Spending on U.S. construction projects rose in December, ending a year in which construction activity increased for the first time in six years.
Construction spending rose to a seasonally adjusted annual rate of $885 billion in December, the Commerce Department said Friday. That was up 0.9 percent from November, when spending increased a revised 0.1 percent.
For all of 2012, construction spending totaled $850.2 billion, a gain of 9.2 percent from 2011, when construction spending had fallen 3.3 percent. Even with the increase, construction activity is 27.2 percent below the all-time high of $1.17 trillion set in 2006 at the peak of the housing boom.
Construction has been posting a slow recovery, led by housing gains. In December, housing and nonresidential construction posted gains but spending on government projects fell.

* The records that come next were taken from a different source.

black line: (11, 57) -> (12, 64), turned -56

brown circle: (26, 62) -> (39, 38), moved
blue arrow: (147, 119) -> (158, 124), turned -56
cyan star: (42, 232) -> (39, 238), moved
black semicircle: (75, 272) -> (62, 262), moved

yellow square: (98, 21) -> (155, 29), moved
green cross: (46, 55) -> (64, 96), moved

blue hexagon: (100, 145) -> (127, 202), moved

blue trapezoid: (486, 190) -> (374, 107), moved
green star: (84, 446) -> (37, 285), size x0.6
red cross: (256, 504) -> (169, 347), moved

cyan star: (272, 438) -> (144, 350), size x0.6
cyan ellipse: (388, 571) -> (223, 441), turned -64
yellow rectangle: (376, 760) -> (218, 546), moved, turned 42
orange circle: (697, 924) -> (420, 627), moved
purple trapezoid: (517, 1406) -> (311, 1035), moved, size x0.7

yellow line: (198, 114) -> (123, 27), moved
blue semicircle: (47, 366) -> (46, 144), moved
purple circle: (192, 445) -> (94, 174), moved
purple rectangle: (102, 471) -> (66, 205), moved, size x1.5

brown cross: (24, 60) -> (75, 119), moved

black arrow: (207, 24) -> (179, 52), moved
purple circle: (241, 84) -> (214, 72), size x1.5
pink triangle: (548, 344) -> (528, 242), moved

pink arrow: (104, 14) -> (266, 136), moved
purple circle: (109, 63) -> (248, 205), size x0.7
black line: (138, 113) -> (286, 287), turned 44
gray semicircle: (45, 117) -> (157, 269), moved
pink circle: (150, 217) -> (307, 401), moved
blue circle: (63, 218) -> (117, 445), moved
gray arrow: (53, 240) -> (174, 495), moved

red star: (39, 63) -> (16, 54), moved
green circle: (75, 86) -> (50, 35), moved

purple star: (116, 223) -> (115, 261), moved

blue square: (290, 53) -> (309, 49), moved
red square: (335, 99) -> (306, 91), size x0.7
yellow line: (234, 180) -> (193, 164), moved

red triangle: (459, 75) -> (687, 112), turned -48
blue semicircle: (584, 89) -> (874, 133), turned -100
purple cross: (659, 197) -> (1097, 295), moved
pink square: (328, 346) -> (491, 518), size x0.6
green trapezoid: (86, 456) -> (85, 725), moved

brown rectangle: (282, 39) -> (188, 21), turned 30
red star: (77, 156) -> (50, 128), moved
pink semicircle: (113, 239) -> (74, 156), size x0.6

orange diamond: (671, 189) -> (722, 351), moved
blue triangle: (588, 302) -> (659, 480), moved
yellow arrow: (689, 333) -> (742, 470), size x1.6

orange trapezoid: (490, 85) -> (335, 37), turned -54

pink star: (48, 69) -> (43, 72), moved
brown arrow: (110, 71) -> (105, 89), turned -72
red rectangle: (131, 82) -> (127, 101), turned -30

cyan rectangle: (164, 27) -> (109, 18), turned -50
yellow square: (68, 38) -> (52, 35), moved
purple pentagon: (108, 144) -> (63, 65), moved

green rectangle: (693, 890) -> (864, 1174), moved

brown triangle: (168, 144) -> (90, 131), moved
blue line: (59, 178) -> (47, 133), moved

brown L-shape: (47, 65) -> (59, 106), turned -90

The construction gains are helping boost the overall economy which has added nearly 100,000 jobs over the past four months.
In December, spending on residential projects rose 2.2 percent compared to November, the ninth straight monthly gain. Spending on nonresidential projects rose 1.8 percent in December after a 0.3 percent drop in November.
Spending on government projects fell 1.4 percent to $270.1 billion, the lowest level since November 2006. Government activity has been constrained by tight budgets. In December, spending on state and local government projects fell 1.7 percent while spending on federal projects was down 1.3 percent.